The quotes are where it comes alive, whether it’s from a miner telling you about hearing Cliff speak in the 1984-5 strike, or from Alex Callinicos being remarkably candid about old arguments on the Central Committee (and filling in the detail on a couple of things I only half-knew), or from Cliff’s family, to whom he was ferociously devoted, telling us what he meant to them. A particular favourite is from Anna Gluckstein, on being asked in primary school what her dad did for a living. Unwilling to say he was a professional revolutionary, she replied that he was a writer who wrote children’s books about a wizard called Lenin.
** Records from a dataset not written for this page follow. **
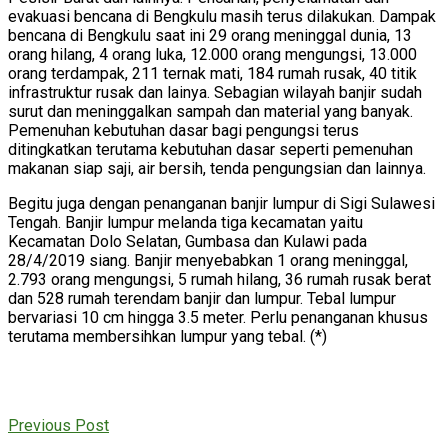
evakuasi bencana di Bengkulu masih terus dilakukan. Dampak
bencana di Bengkulu saat ini 29 orang meninggal dunia, 13
orang hilang, 4 orang luka, 12.000 orang mengungsi, 13.000
orang terdampak, 211 ternak mati, 184 rumah rusak, 40 titik
infrastruktur rusak dan lainya. Sebagian wilayah banjir sudah
surut dan meninggalkan sampah dan material yang banyak.
Pemenuhan kebutuhan dasar bagi pengungsi terus
ditingkatkan terutama kebutuhan dasar seperti pemenuhan
makanan siap saji, air bersih, tenda pengungsian dan lainnya.
Begitu juga dengan penanganan banjir lumpur di Sigi Sulawesi
Tengah. Banjir lumpur melanda tiga kecamatan yaitu
Kecamatan Dolo Selatan, Gumbasa dan Kulawi pada
28/4/2019 siang. Banjir menyebabkan 1 orang meninggal,
2.793 orang mengungsi, 5 rumah hilang, 36 rumah rusak berat
dan 528 rumah terendam banjir dan lumpur. Tebal lumpur
bervariasi 10 cm hingga 3.5 meter. Perlu penanganan khusus
terutama membersihkan lumpur yang tebal. (*)
Previous Post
For some reason, this pleases me immensely.

And with that, I’ll sign off, though with the confirmed intention (I know, I know) of coming back to ruminate on this some more. But, just as a taster of the old fellow’s style, here’s a Cliff meeting on a wizard called Lenin. The animation captures the spirit quite well, I think.

[1] This may also have been true of Chris Harman, though not to the same extent.

[2] If you don’t know what the Permanent Arms Economy was, don’t worry. Life’s too short.